The minimally invasive surgery, which was performed at the University of Colorado Hospital in suburban Aurora by Dr. John D. Mitchell, chief of general thoracic surgery at the hospital, took around two hours.
“Doctors say it went well and everything was routine,” the statement said.
A news conference was not planned.
Speaker, a 31-year-old Atlanta lawyer, was being treated at National Jewish Medical and Research Center in Denver, which specializes in TB. National Jewish and CU have a long-standing program to jointly treat patients with tuberculosis and other diseases.
National Jewish spokesman William Allstetter said Speaker was expected to remain at the CU Hospital for three to six days. He will then be transferred back to National Jewish.
Doctors at National Jewish said Speaker was “an excellent candidate” for surgery. They said the procedure would remove an infected area about the size of a tennis ball and would supplement Speaker’s antibiotic treatments.
Speaker told CNN the operation would remove the upper lobe of his right lung with the expectation that it would rid him of the disease.
Speaker told CNN medical correspondent Dr. Sanjay Gupta that the surgery would give him peace of mind.
“If you’re developing TB, even after your treatment, it can come back,” Speaker said in the interview, aired Monday. “With the amount of treatment I’m going to be on, the doctor said, ‘If you go ahead and have the surgery, you don’t have to worry 10 years from now or 20 years from now or 30 years now if it’s ever going to come back.'”

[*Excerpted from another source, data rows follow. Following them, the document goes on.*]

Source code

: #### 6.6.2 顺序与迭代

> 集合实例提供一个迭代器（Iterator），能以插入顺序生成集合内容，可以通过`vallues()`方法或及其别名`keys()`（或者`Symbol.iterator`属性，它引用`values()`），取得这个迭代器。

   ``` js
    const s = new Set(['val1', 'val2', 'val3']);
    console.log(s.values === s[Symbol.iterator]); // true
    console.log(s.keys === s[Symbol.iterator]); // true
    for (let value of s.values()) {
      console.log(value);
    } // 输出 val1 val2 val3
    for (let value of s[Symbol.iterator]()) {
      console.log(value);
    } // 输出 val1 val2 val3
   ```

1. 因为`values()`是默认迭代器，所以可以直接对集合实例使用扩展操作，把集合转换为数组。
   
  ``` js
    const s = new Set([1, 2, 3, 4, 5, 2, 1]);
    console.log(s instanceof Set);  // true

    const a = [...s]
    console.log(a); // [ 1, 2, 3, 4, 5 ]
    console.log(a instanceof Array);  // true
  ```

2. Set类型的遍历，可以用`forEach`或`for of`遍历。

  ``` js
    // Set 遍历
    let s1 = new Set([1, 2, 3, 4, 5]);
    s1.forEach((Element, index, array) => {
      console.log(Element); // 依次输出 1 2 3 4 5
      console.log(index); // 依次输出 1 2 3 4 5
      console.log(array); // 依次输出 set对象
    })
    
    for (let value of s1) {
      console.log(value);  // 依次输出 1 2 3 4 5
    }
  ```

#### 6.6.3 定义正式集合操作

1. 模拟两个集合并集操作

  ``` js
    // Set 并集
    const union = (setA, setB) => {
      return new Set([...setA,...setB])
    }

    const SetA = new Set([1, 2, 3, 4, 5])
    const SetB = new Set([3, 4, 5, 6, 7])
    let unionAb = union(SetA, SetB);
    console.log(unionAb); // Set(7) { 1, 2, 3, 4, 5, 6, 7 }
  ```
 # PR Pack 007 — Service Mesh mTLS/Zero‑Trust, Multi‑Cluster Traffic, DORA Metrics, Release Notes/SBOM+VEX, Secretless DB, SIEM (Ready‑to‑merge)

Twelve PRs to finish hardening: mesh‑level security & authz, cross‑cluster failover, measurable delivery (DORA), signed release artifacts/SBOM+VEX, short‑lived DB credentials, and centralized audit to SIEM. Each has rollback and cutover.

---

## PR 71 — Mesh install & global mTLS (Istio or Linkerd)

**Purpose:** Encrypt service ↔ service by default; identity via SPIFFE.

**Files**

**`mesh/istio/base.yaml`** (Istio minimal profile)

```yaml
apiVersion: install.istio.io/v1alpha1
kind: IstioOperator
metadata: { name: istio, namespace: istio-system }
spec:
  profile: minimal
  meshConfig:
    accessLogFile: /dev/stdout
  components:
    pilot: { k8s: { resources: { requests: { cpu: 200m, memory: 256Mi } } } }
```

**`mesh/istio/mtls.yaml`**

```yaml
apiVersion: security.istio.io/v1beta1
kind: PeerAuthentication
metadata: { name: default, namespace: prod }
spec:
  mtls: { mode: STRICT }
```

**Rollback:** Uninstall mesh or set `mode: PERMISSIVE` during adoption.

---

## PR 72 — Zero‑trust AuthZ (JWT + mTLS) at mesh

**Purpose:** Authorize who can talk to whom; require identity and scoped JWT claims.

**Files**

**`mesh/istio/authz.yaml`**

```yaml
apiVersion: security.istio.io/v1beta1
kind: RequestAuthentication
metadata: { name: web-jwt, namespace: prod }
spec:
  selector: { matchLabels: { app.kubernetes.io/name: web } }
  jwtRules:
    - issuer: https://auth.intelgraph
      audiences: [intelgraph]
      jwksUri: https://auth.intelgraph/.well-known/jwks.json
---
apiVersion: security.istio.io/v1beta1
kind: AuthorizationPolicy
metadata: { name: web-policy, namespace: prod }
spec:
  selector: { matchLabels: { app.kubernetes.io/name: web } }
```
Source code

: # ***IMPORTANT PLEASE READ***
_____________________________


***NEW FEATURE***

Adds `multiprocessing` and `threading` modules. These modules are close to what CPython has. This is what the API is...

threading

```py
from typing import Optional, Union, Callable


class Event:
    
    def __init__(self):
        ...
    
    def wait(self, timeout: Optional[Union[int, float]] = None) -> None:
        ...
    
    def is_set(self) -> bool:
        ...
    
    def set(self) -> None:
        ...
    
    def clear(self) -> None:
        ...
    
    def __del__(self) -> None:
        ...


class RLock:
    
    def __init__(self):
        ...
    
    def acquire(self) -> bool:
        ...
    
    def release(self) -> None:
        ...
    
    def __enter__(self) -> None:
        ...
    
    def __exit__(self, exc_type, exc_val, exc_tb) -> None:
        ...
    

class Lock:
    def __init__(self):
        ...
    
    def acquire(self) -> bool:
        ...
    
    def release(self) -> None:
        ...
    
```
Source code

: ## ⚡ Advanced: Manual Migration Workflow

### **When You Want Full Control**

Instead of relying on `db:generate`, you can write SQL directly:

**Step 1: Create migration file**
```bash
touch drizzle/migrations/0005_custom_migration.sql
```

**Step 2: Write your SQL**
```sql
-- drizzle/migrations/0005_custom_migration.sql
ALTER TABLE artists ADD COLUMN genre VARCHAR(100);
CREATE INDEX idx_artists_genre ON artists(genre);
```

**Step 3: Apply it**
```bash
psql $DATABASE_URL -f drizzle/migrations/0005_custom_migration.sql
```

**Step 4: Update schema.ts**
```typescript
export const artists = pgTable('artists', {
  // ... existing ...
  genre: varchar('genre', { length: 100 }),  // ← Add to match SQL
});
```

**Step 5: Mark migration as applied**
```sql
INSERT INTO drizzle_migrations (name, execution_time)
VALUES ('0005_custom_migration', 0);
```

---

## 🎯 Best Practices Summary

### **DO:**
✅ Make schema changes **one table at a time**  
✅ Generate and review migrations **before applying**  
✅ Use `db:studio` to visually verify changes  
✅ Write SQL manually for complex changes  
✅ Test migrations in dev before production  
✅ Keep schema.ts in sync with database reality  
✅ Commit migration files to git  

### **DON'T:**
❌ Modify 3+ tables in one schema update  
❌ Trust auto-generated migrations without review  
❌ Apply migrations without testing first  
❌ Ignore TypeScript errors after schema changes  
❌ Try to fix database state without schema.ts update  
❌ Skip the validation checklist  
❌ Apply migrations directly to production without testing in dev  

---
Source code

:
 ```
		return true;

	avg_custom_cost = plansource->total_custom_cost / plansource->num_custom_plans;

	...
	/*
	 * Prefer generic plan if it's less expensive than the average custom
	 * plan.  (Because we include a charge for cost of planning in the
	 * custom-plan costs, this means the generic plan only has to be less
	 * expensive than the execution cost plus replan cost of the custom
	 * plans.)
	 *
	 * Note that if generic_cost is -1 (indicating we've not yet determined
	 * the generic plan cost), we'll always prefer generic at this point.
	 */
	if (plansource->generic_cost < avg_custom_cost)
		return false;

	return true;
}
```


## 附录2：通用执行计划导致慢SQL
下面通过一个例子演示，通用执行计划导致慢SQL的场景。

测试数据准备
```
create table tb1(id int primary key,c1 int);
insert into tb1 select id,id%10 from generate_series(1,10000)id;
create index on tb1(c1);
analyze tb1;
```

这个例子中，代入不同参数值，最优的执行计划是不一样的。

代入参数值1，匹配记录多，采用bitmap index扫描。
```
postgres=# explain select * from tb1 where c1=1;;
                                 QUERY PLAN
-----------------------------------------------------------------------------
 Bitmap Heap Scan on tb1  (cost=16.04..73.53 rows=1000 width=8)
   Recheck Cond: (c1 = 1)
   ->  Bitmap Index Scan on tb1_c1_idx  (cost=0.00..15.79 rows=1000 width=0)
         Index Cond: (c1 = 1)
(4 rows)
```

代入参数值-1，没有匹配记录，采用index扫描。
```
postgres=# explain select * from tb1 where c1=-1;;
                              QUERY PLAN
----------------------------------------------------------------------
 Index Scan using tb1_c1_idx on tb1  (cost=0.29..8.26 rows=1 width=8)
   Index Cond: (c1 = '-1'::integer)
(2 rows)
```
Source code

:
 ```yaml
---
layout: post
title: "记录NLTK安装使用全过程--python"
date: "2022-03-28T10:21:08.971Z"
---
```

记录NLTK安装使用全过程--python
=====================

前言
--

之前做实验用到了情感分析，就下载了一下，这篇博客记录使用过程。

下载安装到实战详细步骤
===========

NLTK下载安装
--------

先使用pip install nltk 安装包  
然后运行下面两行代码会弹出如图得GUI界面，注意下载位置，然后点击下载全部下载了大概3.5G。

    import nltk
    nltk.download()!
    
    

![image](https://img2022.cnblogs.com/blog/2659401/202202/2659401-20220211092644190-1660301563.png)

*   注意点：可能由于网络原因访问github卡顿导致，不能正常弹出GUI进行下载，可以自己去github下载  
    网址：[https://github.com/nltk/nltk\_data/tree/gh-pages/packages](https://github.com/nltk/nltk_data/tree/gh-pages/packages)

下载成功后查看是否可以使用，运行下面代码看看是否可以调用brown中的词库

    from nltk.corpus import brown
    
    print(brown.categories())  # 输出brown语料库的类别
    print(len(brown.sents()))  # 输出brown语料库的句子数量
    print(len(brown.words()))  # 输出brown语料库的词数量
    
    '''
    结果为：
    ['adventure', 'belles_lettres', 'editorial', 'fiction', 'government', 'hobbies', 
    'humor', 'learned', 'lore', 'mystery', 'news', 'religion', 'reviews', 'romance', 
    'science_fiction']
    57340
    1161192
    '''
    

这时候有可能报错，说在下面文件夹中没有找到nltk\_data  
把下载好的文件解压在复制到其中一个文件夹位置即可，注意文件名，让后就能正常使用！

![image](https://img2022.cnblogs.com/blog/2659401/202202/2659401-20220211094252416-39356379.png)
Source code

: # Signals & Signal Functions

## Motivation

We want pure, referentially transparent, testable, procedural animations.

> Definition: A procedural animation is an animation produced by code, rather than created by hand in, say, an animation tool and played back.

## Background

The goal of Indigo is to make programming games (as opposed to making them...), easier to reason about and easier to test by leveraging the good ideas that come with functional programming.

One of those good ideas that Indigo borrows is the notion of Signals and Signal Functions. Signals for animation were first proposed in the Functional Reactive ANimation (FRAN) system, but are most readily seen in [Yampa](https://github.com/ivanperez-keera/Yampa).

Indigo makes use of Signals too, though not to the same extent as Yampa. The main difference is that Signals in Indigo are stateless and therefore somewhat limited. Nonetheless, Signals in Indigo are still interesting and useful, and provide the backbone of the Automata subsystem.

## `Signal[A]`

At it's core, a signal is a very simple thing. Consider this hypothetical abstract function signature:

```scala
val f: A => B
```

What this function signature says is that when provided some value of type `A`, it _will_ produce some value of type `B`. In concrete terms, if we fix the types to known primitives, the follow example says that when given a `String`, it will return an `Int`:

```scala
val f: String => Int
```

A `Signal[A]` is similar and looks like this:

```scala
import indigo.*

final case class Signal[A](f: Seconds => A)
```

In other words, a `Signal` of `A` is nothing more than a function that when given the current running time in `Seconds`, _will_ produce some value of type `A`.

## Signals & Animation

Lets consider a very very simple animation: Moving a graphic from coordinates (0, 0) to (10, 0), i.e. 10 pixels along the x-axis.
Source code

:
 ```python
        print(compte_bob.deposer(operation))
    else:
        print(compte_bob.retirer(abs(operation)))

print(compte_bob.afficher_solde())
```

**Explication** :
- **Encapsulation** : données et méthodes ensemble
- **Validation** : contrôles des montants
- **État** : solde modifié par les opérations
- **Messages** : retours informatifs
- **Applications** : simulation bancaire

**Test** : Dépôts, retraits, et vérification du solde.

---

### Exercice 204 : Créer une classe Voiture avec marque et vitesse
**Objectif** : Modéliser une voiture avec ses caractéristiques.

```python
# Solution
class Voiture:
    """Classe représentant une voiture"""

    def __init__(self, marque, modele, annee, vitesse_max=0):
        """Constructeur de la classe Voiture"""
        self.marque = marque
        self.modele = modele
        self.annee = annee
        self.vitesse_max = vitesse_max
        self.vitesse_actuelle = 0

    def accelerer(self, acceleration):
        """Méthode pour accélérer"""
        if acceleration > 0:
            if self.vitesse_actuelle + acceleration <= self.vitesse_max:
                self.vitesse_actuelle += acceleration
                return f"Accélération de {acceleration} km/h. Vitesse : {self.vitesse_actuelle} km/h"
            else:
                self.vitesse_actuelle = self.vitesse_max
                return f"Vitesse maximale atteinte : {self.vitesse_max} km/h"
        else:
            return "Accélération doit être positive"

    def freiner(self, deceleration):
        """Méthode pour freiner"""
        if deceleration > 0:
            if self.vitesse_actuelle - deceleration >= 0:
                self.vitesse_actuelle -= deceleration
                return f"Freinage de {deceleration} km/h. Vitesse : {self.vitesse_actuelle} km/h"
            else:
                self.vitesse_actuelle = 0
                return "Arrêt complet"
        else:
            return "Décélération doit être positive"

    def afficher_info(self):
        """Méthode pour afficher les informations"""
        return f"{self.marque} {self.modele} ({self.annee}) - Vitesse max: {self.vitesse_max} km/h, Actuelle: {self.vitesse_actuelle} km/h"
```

Speaker became the focus of a federal investigation and an international uproar when he went ahead with a wedding trip in Europe in May after health officials said they advised him not to fly. He also became the first American quarantined by the federal government since 1963 before being taken to National Jewish.
Officials at the Centers for Disease Control and Prevention said tests indicated Speaker had extensively drug-resistant tuberculosis, or XDR-TB, which is extremely difficult to treat. But then, this month, Speaker’s doctors said subsequent testing has shown only the less dangerous multidrug-resistant TB.